▶ **PROBLEM STATEMENT**:
An exact copy of all records is expected, minus the images.

▶ **SUPPLIED DATA**:

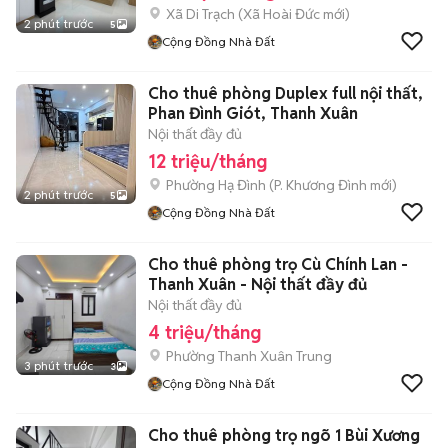
Xã Di Trạch
(
Xã Hoài Đức
mới)
2 phút trước
5
Cộng Đồng Nhà Đất
Cho thuê phòng Duplex full nội thất,
Phan Đình Giót, Thanh Xuân
Nội thất đầy đủ
12 triệu/tháng
Phường Hạ Đình
(
P. Khương Đình
mới)
2 phút trước
5
Cộng Đồng Nhà Đất
Cho thuê phòng trọ Cù Chính Lan -
Thanh Xuân - Nội thất đầy đủ
Nội thất đầy đủ
4 triệu/tháng
Phường Thanh Xuân Trung
3 phút trước
3
Cộng Đồng Nhà Đất
Cho thuê phòng trọ ngõ 1 Bùi Xương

▶ **EXPECTED ANSWER**:
Xã Di Trạch
(
Xã Hoài Đức
mới)
2 phút trước
5
Cộng Đồng Nhà Đất
Cho thuê phòng Duplex full nội thất,
Phan Đình Giót, Thanh Xuân
Nội thất đầy đủ
12 triệu/tháng
Phường Hạ Đình
(
P. Khương Đình
mới)
2 phút trước
5
Cộng Đồng Nhà Đất
Cho thuê phòng trọ Cù Chính Lan -
Thanh Xuân - Nội thất đầy đủ
Nội thất đầy đủ
4 triệu/tháng
Phường Thanh Xuân Trung
3 phút trước
3
Cộng Đồng Nhà Đất
Cho thuê phòng trọ ngõ 1 Bùi Xương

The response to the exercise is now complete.